List<int> result = queryable.Select(sequenceNumber => sequenceNumber.SequenceNumber).ToList();
_logger.LogInformation("result = {result}", result);
}
Thanks for the responses.
In my case the example problem here was a simplification of my actual problem but the responses helped me get on the right track.
The most entity framework way of approaching this problem was to have the ranges in another table and use a multi select. Note a Join would not work here as you can't do that with a LINQ joins - LINQ only supports equijoins
.
Here's what the code would look like:
private class SimpleDbContext : DbContext
{
// Stores the values 0, 1, 2, ..., 100000
public virtual DbSet<SequencePoint> SequencePoints { get; set; }
// [0, 0], [10, 11], [20, 21, 22], etc...

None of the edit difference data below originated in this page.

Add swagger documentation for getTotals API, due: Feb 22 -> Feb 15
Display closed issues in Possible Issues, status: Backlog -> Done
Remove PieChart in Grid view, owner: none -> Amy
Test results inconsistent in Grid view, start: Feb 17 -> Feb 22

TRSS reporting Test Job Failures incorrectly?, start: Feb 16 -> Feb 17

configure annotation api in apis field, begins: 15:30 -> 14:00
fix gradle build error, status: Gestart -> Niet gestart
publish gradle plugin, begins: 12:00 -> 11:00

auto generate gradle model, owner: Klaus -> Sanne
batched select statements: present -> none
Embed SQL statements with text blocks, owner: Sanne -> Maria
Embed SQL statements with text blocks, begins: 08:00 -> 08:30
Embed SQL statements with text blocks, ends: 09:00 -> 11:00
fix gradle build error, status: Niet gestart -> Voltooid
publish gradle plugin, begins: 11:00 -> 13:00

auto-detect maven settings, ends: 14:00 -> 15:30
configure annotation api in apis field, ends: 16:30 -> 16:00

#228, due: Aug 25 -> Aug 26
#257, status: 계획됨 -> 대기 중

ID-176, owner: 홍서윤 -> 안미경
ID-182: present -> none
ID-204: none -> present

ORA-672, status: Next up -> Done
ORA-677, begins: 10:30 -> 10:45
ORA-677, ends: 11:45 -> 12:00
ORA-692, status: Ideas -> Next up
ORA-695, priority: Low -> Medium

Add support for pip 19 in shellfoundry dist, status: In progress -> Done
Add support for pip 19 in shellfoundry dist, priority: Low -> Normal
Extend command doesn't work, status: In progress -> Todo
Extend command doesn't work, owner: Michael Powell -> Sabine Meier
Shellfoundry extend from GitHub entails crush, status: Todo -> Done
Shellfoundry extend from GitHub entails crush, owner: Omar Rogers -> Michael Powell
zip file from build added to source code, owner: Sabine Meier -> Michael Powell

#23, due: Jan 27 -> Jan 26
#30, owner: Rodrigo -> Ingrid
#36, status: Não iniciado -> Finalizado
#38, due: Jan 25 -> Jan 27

public virtual DbSet<SelectionRange> SelectionRanges { get; set; }
}
private class SequencePoint
{
public int SequenceNumber { get; set; }
}
private class SelectionRange
{
public int LowerRange { get; set; }
public int UpperRange { get; set; }
}
private void ConcatReworked()
{
SimpleDbContext simpleDbContext = new();
IQueryable<SequencePoint> queryable = from sequencePoint in simpleDbContext.SequencePoints
from selectionRange in simpleDbContext.SelectionRanges
where sequencePoint.SequenceNumber >= selectionRange.LowerRange
where sequencePoint.SequenceNumber <= selectionRange.UpperRange
orderby sequencePoint.SequenceNumber
select sequencePoint;
List<int> result = queryable.Select(sequenceNumber => sequenceNumber.SequenceNumber).ToList();
_logger.LogInformation("result = {result}", result);
}
The other approach I tried was to write the Query manually using a StringBuilder which looked something along this lines of:
private async Task LoadSelection(List<SelectionRange> selectionRange)
{
using NpgsqlConnection connection = await npgsqlDataSource.OpenConnectionAsync();
StringBuilder commandSqlBuilder = new();
commandSqlBuilder.Append("SELECT ");
// ... More SQL here
for (int i = 0; i < selectionRange.Count; i++)
{
SelectionRange range = selectionRange[i];
commandSqlBuilder.Append("OR (");
commandSqlBuilder.Append($"value >= (@range_lower_param_{i})");
commandSqlBuilder.Append($"value <= (@range_upper_param_{i})");
// ... More SQL here
}
// ... More SQL here
NpgsqlCommand command = new NpgsqlCommand(commandSqlBuilder.ToString(), connection);
command.Parameters.AddWithValue(...);
NpgsqlDataReader reader = await command.ExecuteReaderAsync();
while (await reader.ReadAsync())
}
While this does work, and runs about twice as fast as the join, it does have new limitations such as A statement cannot have more than 65535 parameters
. So I needed to split it into smaller statements and join the results in code later. Also when the database names change in a migration I will need to come back an update this String Builder to reflect the changes.